▶ _Exercise_:
Turn the text lines in the entries below into one numbered list, skipping any blank lines. Leave the pictures out of your answer.

=== Data to use ===

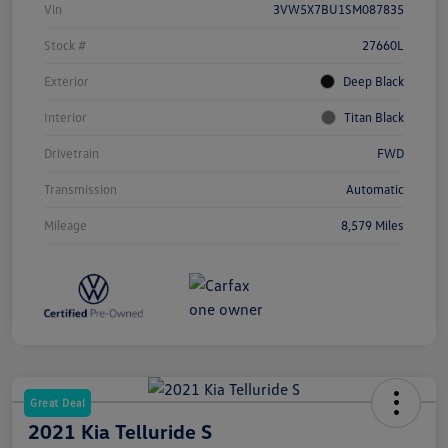
Vin
3VW5X7BU1SM087835
Stock #
27660L
Exterior
Deep Black
Interior
Titan Black
Drivetrain
FWD
Transmission
Automatic
Mileage
8,579 Miles
Great Deal
2021 Kia Telluride S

===

▶ _Problem solution_:
1. Vin
2. 3VW5X7BU1SM087835
3. Stock #
4. 27660L
5. Exterior
6. Deep Black
7. Interior
8. Titan Black
9. Drivetrain
10. FWD
11. Transmission
12. Automatic
13. Mileage
14. 8,579 Miles
15. Great Deal
16. 2021 Kia Telluride S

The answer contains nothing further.